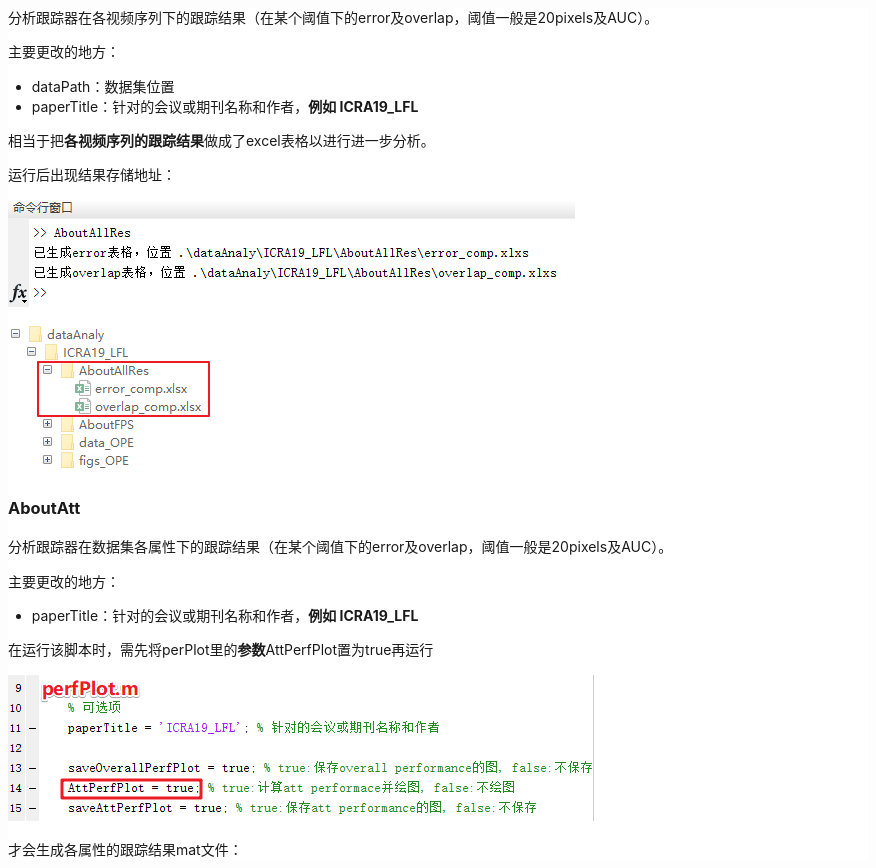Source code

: 分析跟踪器在各视频序列下的跟踪结果（在某个阈值下的error及overlap，阈值一般是20pixels及AUC）。

主要更改的地方：

- dataPath：数据集位置
- paperTitle：针对的会议或期刊名称和作者，**例如 ICRA19_LFL**

相当于把**各视频序列的跟踪结果**做成了excel表格以进行进一步分析。

运行后出现结果存储地址：

![](assets/Untitled-c294c5fa-d6f8-4d88-a097-5f2cf3236913.png)

![](assets/Untitled-fb43690d-696c-496b-9824-cdf7c07a70a1.png)

### AboutAtt

分析跟踪器在数据集各属性下的跟踪结果（在某个阈值下的error及overlap，阈值一般是20pixels及AUC）。

主要更改的地方：

- paperTitle：针对的会议或期刊名称和作者，**例如 ICRA19_LFL**

在运行该脚本时，需先将perPlot里的**参数**AttPerfPlot置为true再运行

![](assets/Untitled-88c403b2-afa9-4fa2-901d-8b26bc36d1c9.png)

才会生成各属性的跟踪结果mat文件：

----

* **Required action**:
Every line from the one containing "- dataPath：数据集位置" through the last line of the entries must be written out verbatim, and no other line.

* **The answer**:
- dataPath：数据集位置
- paperTitle：针对的会议或期刊名称和作者，**例如 ICRA19_LFL**

相当于把**各视频序列的跟踪结果**做成了excel表格以进行进一步分析。

运行后出现结果存储地址：

![](assets/Untitled-c294c5fa-d6f8-4d88-a097-5f2cf3236913.png)

![](assets/Untitled-fb43690d-696c-496b-9824-cdf7c07a70a1.png)

### AboutAtt

分析跟踪器在数据集各属性下的跟踪结果（在某个阈值下的error及overlap，阈值一般是20pixels及AUC）。

主要更改的地方：

- paperTitle：针对的会议或期刊名称和作者，**例如 ICRA19_LFL**

在运行该脚本时，需先将perPlot里的**参数**AttPerfPlot置为true再运行

![](assets/Untitled-88c403b2-afa9-4fa2-901d-8b26bc36d1c9.png)

才会生成各属性的跟踪结果mat文件：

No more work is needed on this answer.